Despite students’ ambitions against The Willow Project being in the right place, many of the arguments they put forward are outlandish or outright wrong based on further research. It could be inferred that the reason so many of these responses are factually incorrect is because the only resource employed by students to learn more about this subject is social media.

Quick, easily-digestible TikToks are amazing for spreading awareness fast, but fall short providing the whole picture on certain issues. Many native Alaskan groups share this belief that the media is glamorizing activism without understanding the many sides of the Willow controversy.

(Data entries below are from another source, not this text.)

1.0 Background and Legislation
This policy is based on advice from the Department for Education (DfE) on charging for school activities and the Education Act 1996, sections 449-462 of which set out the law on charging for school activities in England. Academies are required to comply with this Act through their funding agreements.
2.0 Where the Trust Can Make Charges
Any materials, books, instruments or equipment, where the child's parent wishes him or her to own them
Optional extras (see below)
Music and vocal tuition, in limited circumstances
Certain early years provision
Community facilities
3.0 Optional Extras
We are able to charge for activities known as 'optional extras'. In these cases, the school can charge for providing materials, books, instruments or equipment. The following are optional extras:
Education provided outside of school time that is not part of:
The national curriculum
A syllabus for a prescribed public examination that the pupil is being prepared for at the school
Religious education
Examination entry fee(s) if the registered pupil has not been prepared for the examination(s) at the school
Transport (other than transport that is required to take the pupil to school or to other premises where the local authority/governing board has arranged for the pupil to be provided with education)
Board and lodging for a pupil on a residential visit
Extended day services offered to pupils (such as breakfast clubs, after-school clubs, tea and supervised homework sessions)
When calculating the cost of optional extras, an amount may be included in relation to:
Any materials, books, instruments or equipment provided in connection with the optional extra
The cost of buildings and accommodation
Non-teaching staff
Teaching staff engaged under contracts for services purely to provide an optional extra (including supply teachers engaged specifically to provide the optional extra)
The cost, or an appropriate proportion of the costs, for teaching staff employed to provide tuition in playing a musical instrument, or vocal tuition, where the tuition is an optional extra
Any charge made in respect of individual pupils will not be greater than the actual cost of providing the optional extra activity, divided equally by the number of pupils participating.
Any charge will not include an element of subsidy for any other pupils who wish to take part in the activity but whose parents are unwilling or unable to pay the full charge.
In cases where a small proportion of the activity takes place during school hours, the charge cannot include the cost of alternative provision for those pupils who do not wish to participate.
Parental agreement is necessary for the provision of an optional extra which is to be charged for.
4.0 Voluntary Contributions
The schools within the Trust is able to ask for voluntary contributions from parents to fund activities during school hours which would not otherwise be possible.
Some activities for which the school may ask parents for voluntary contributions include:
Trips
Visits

“Our voices are diminished by people who don’t live here. They don’t understand the harshness of living on the North Slope.” said Mayor Toovak of North Slope City. “We’ve been co-existing with development since the Trans-Alaska pipeline, if there was ever a project that we thought would threaten our subsistence ways of life we would not be supportive of it.”

In addition to that the White House officially made the US Arctic Ocean off limits for future oil/gas leasing, 13 million acres of the reserve have been given protections. Yet these changes were not enough to soften the anger from those who remember Biden’s original campaign promise to make changes nationwide for the better of climate change.

“What upsets me is I don’t feel like President Biden has talked on this subject enough and I wish there had been more of an effort to make an announcement” another CCHS student said.

In many cases it seems as though Biden is trying to hide from backlash over his decision to allow the project. The Willow Project completely contradicts the original ideas set out in his campaign, it is no surprise the Biden Administration fears the opinions of their own voters.

The desires of Native Alaskan people, who understand the real un-glamorized impact, must be taken into account. The role of lobbyists and corruption within politicians must also be considered when questioning how the project was passed.

The resentment that is created because of this project is shared by many, it seems like the world has been flooded with hate for the project. But the “world” isn’t just social media. Overwhelming activism online sadly does not always equate to real world change.

Despite the public dismay on this approval, Alaska lawmakers are rejoicing, especially the politicians that will benefit economically from this project. Democratic Rep. Mary Peltola, the first Alaska Native in Congress, believes that this is a win for the state.

“After years of consistent, determined advocacy for this project, from people all across the state and from every walk of life, the Willow Project is finally moving forward,” Peltola said. “I would like to thank the President and his administration for listening to the voices of Alaskans when it mattered most.”

Not just politicians, but also Alaska Natives that need the economic resources from the approval of the project are grateful to the Biden administration.

“The Willow Project is a new opportunity to ensure a viable future for our communities, creating generational economic stability for our people and advancing our self-determination,” said president of Voice of the Arctic Iñupiat, an advocacy group.

It’s debatable whether or not this barrage of online activism did anything for Willow. Sure, awareness never would have spread as far as it did without the power of social media, but on the other hand mass misinformation would not have either.